Source information Block Start
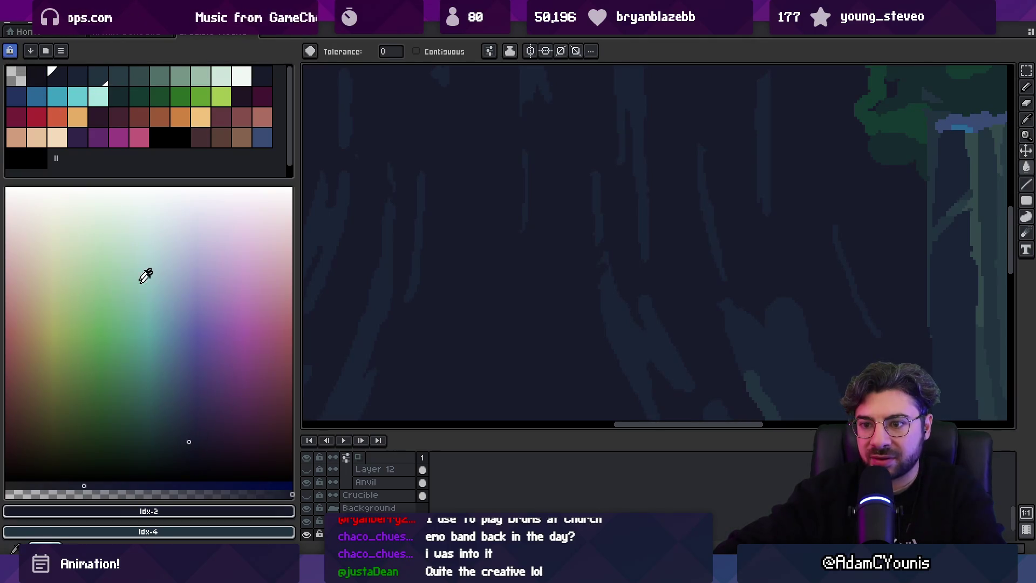
Select palette colours 2 and 3, then narrow the palette panel to widen the canvas.
drag(77, 80, 62, 84)
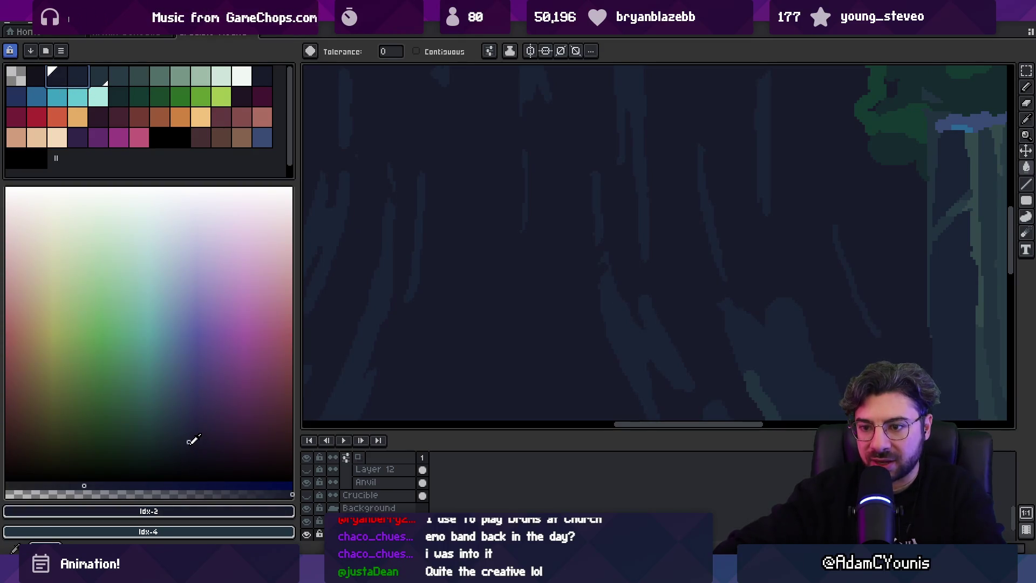
click(57, 77)
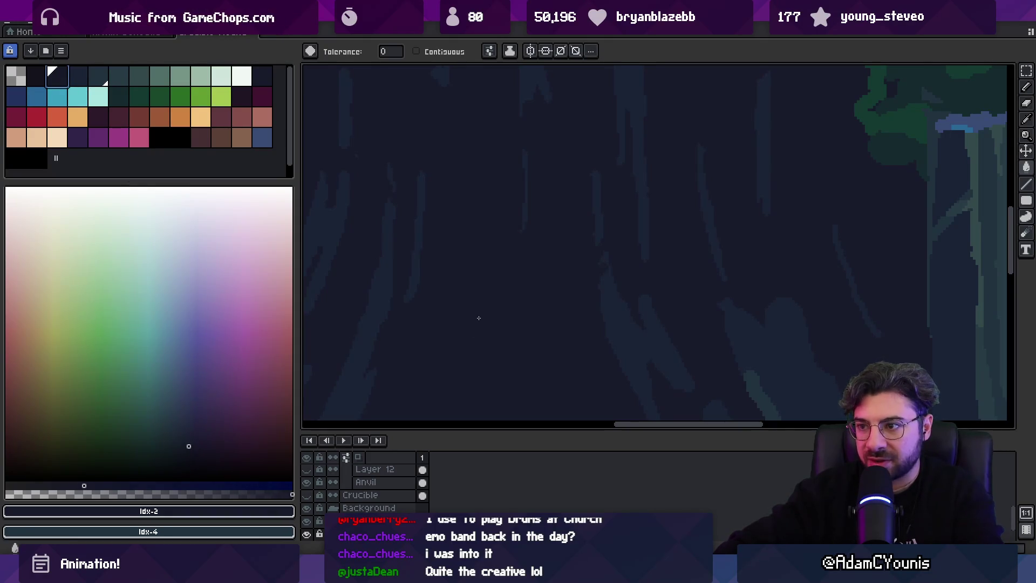
scroll(481, 317, down, 5)
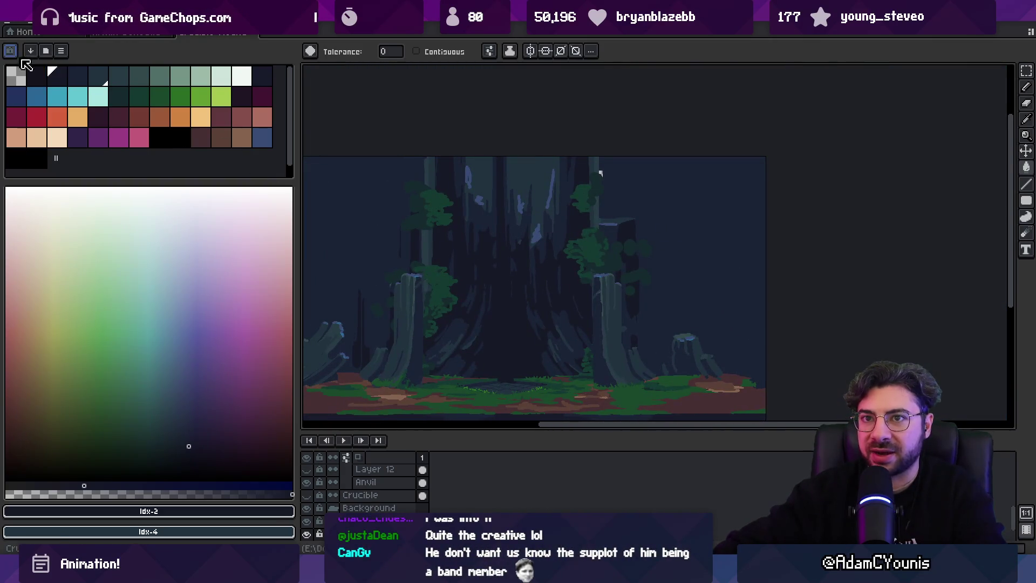
mouse_move(298, 184)
mouse_down()
mouse_move(268, 182)
mouse_move(256, 318)
mouse_move(229, 300)
mouse_up()
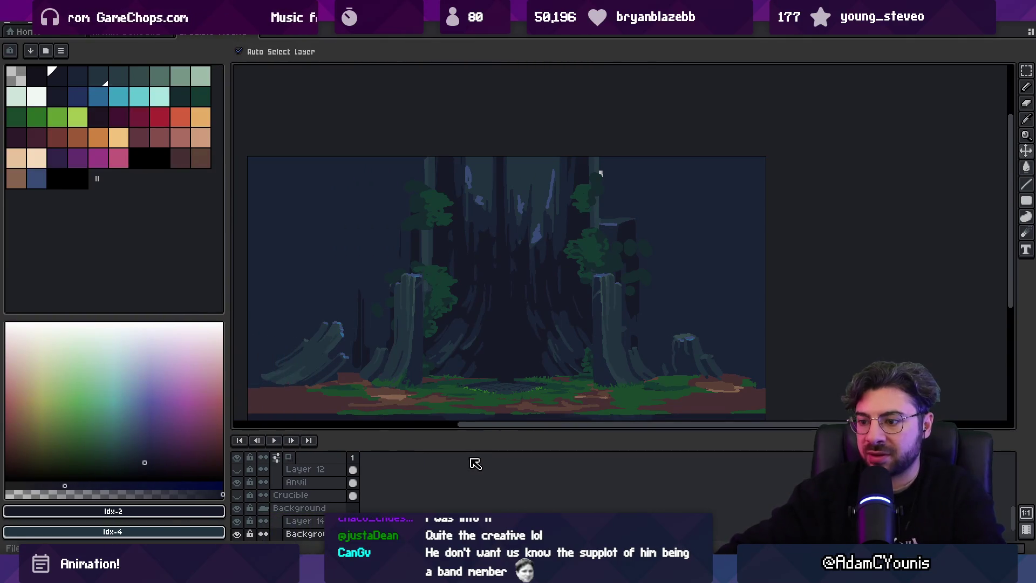
key(alt+Tab)
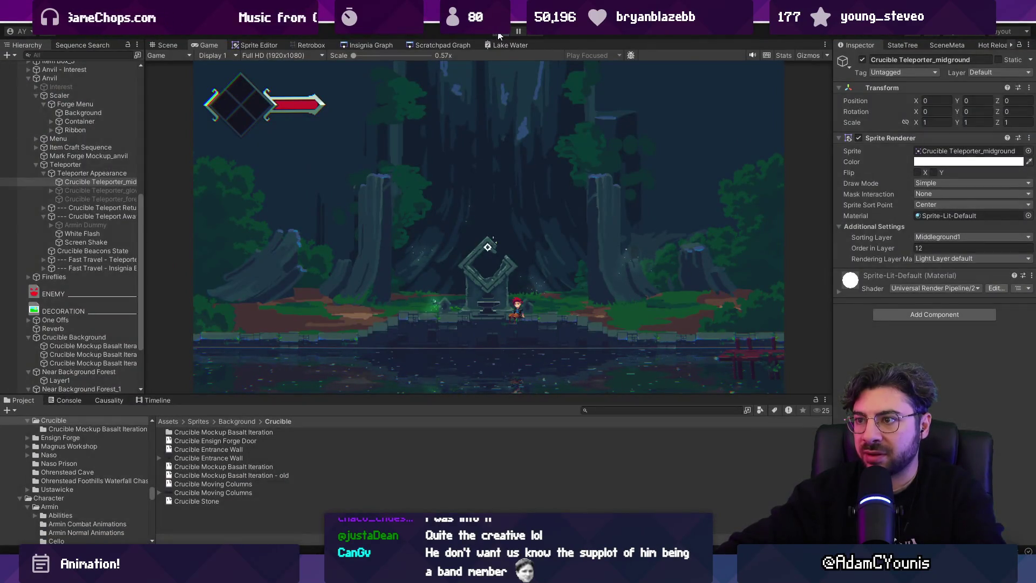
Stop and restart play mode in Unity to preview the darker forest background.
click(499, 33)
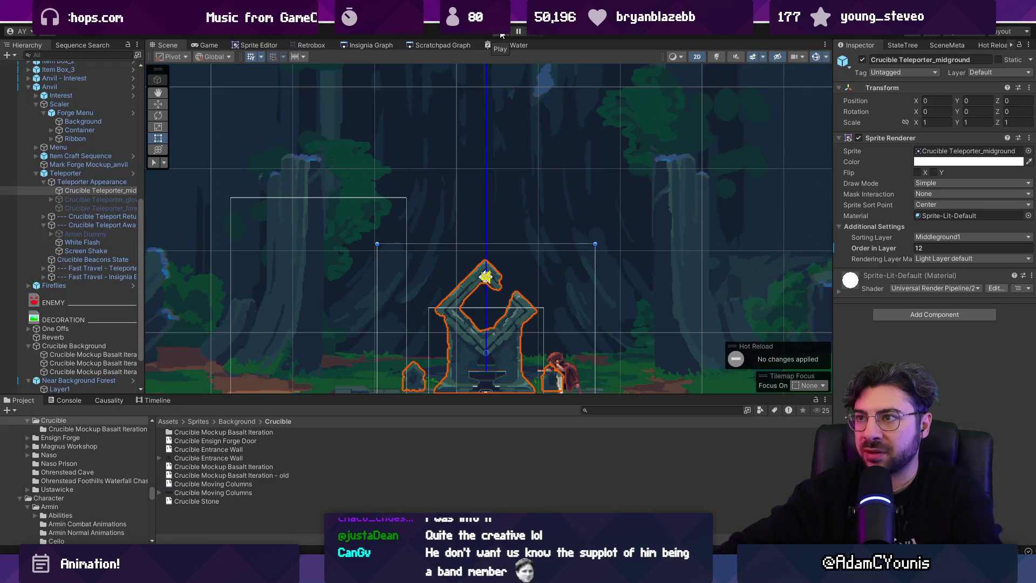
click(499, 35)
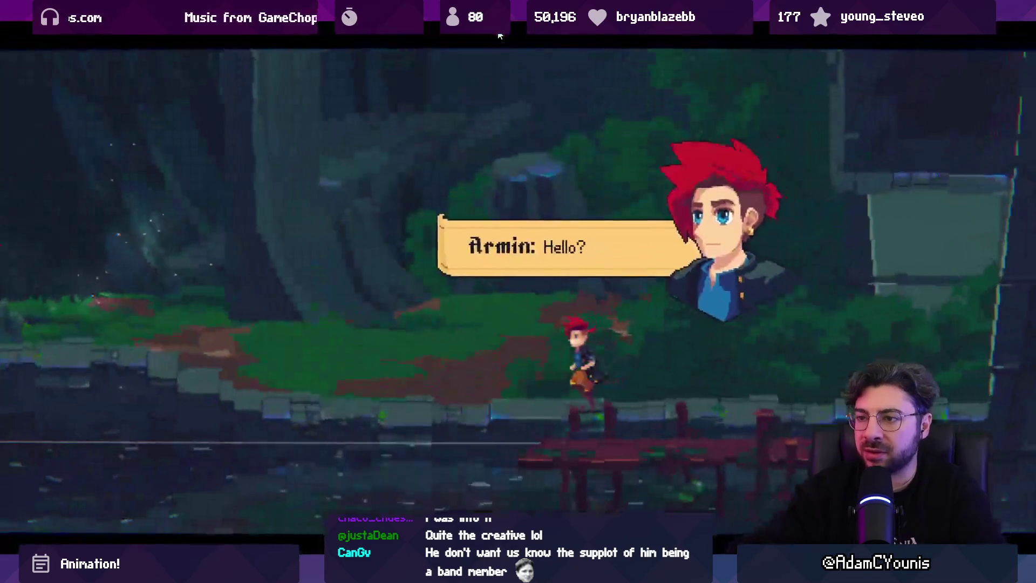
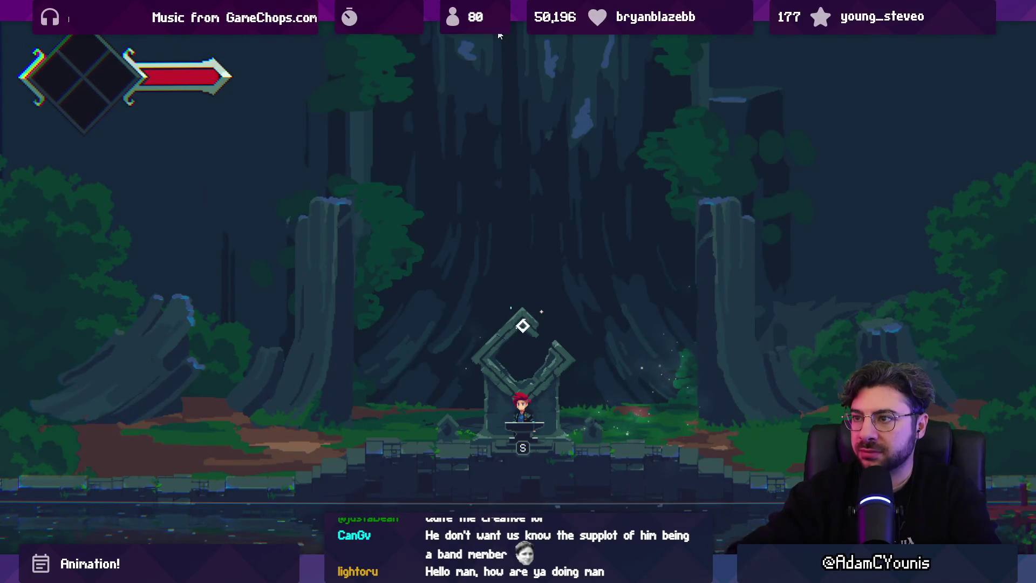
Leave the full-screen Unity game for the Aseprite forest background and pick dark navy with the pencil.
key(shift+space)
Source information Block End
Please write out the lines above exactly, from the one that contains "key(alt+Tab)" through the final line, and include none of the pictures.

key(alt+Tab)
Stop and restart play mode in Unity to preview the darker forest background.
click(499, 33)
click(499, 35)
Leave the full-screen Unity game for the Aseprite forest background and pick dark navy with the pencil.
key(shift+space)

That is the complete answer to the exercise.